The Swiss healthcare giant says the acquisition builds on its commitments in cell and gene therapy.
The technologies acquired from Vedere Bio include light-sensing proteins that can be delivered to cells in the retina; and adeno-associated virus (AAV) delivery vectors that enable treatment via intravitreal injection.
These will be able to help patients with photoreceptor death, including inherited retinal dystrophies.
Novartis is widening its footprint in the gene therapy space across three areas: AAVs, chimeric antigen receptor T-cells (CAR-Ts) and clustered regularly interspaced short palindromic repeats (CRISPR).
Jay Bradner, President of the Novartis Institutes for BioMedical Research, said: “The next frontier in ophthalmology involves finding ways to bring potentially transformative gene therapies to a broader patient population.
“The acquisition of Vedere Bio reflects our commitment to next-generation gene therapy and brings hope to patients with otherwise untreatable forms of vision loss.”
To date, gene therapy has been concentrated mainly in diseases that leave photoreceptors intact.

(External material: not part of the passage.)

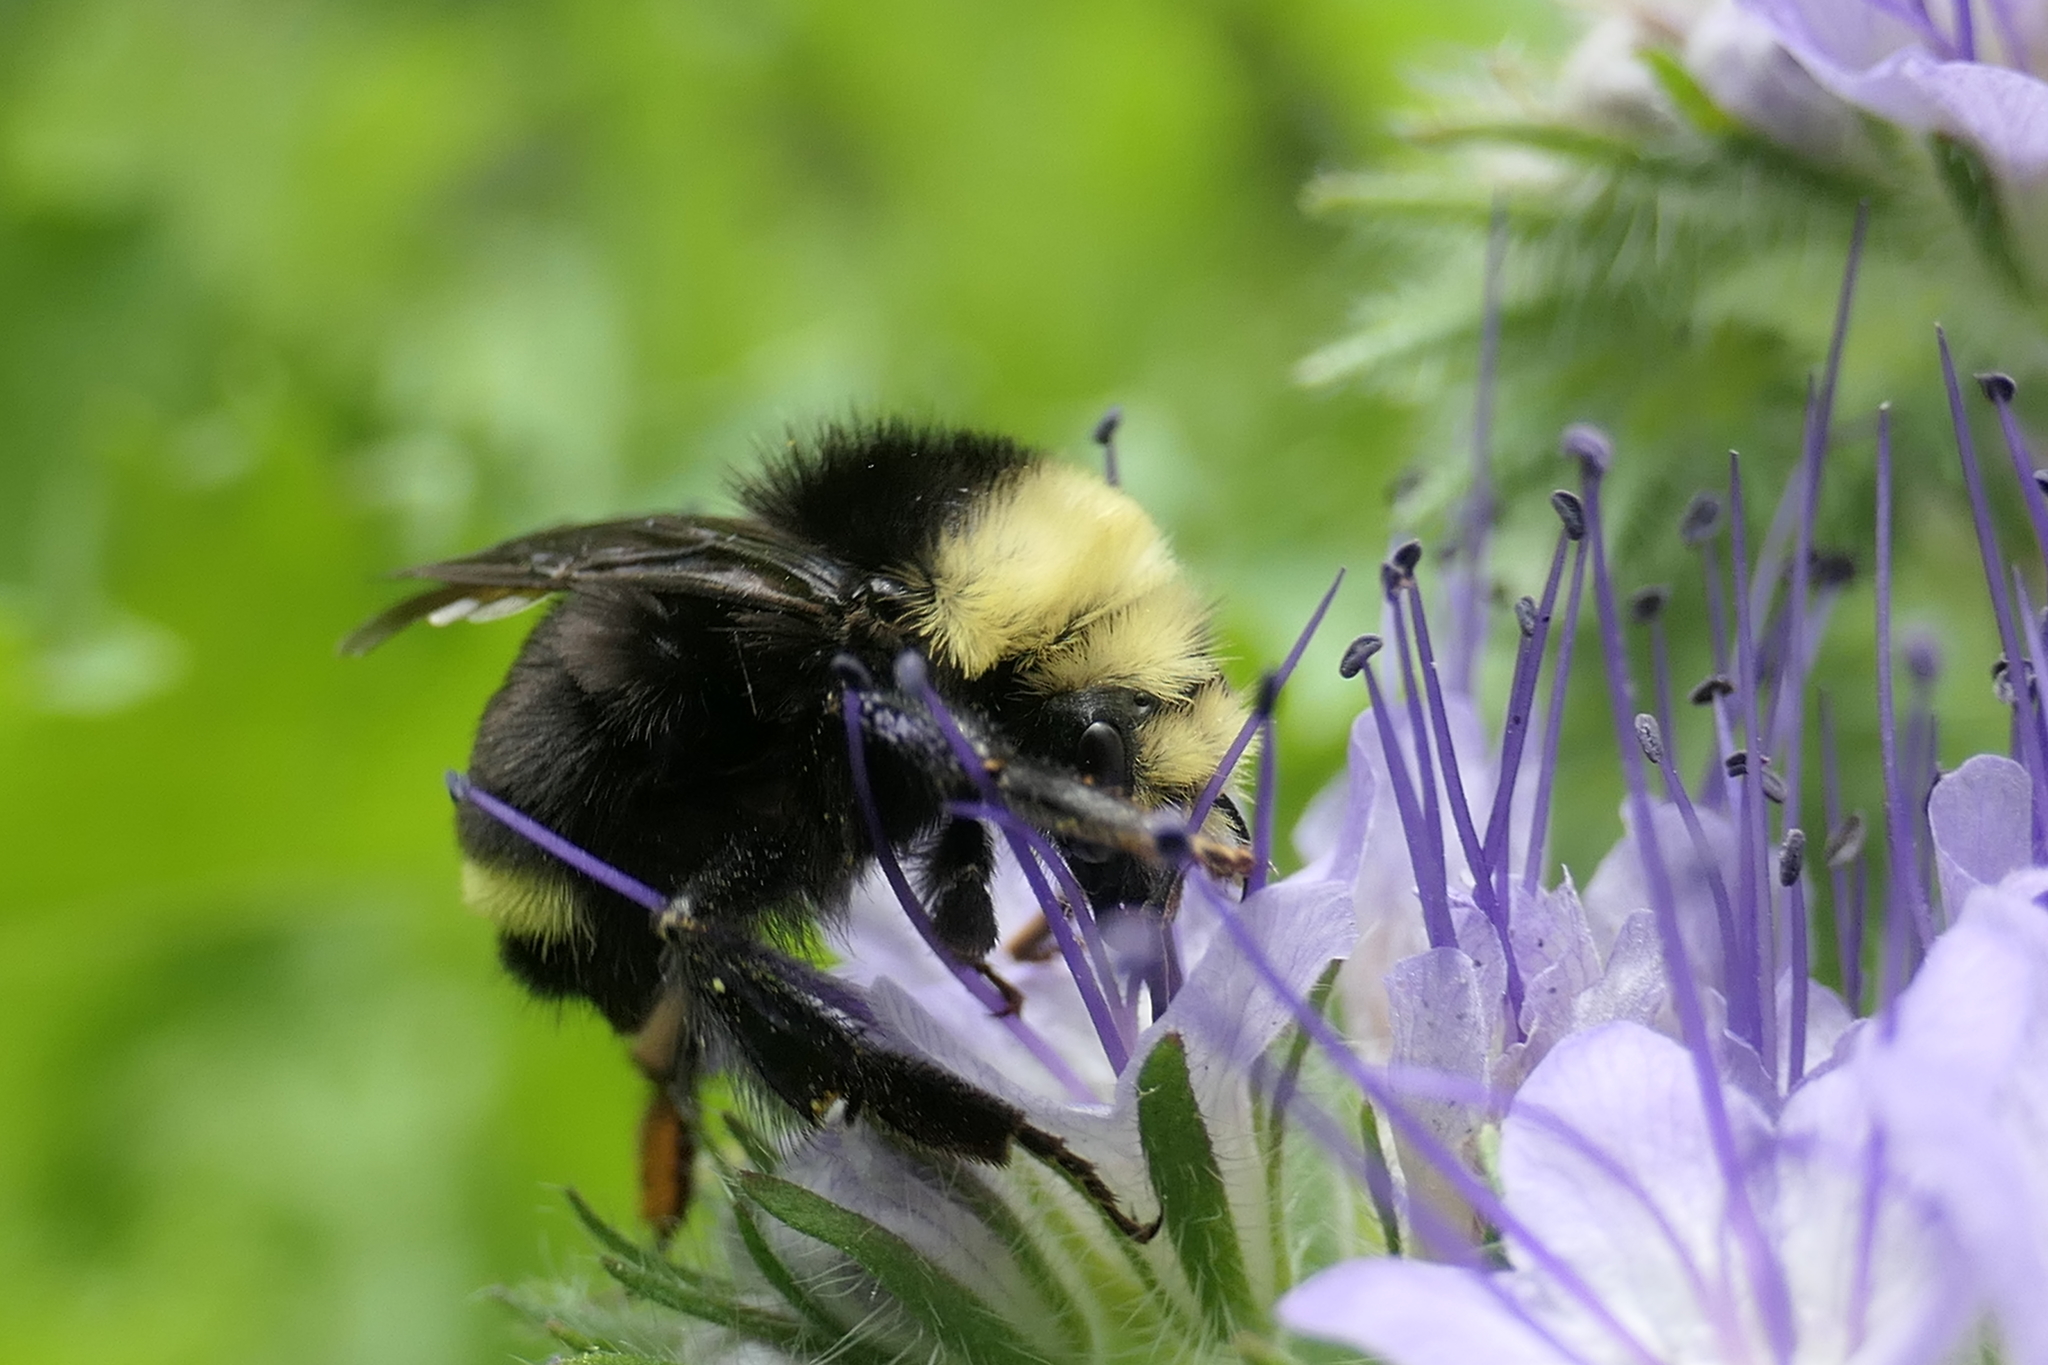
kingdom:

However, inherited retinal dystrophies (IRDs) include a wide range of genetic retinal disorders marked by the loss of photoreceptor cells and progressive vision loss.

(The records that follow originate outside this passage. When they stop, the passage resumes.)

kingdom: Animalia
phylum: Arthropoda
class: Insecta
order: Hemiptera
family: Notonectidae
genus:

Such conditions, which impact more than 2 million people globally, often result in complete blindness.
Founded just last year in Cambridge, Massachusetts, Vedere Bio’s optogenetics approach instead acts on surviving cells in the retina. The technology was developed in the labs of its scientific founders - Drs. Ehud Isacoff and John G. Flannery of UC Berkeley - as well as technology directed at enhanced ocular gene therapy delivery from UC Berkeley and the School of Veterinary Medicine at the University of Pennsylvania. Its development to date has been supported by the investor syndicate of Atlas Venture, Mission BioCapital and Foundation Fighting Blindness (RD Fund).
The technology delivers naturally occurring, light-sensing proteins to specific retinal cells, stimulating the targeted cells to sense and transmit information to the visual processing centers in the brain. In this way, signals can bypass photoreceptor cells that would usually have been used, but have died in retinal degeneration.

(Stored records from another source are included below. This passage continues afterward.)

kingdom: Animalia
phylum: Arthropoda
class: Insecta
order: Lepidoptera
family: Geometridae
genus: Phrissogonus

Its technology could also prove to have uses for treating other conditions that involve photoreceptor loss, including a “dry form” of age-related macular degeneration (AMD), geographic atrophy, which affects more than 5 million people globally.
In addition , the novel AAV capsids could allow optogenetic therapies – injected intravitreally into the eye – to be administered by an ophthalmologist in a clinic.
Existing treatments target only one of the more than 250 genes that can cause IRDs, limiting the population of patients who can benefit.
“We believe that gene therapy technologies have transformative potential for treating blinding diseases,” said Cynthia Grosskreutz, Global Head of Ophthalmology at the Novartis Institutes for BioMedical Research.
“With the new tools that this acquisition brings to the table, we will no longer be limited to replacing single genetic mutations that are causing eye diseases. This introduces the potential to treat any patient with retinal degeneration leading to photoreceptor death.”
In 2018 Novartis acquired AveXis Inc for $8.7bn, which has since become Novartis Gene Therapies and has six projects in its pipeline. AVXS-101 (onasemnogene abeparvovec) – a survival motor neuron gene replacement therapy for spinal muscular atrophy (IV formulation) was approved in the US and Europe earlier this year.
In August, Novartis launched a gene therapy partnership with Sangamo: with this technology also using AAV delivery.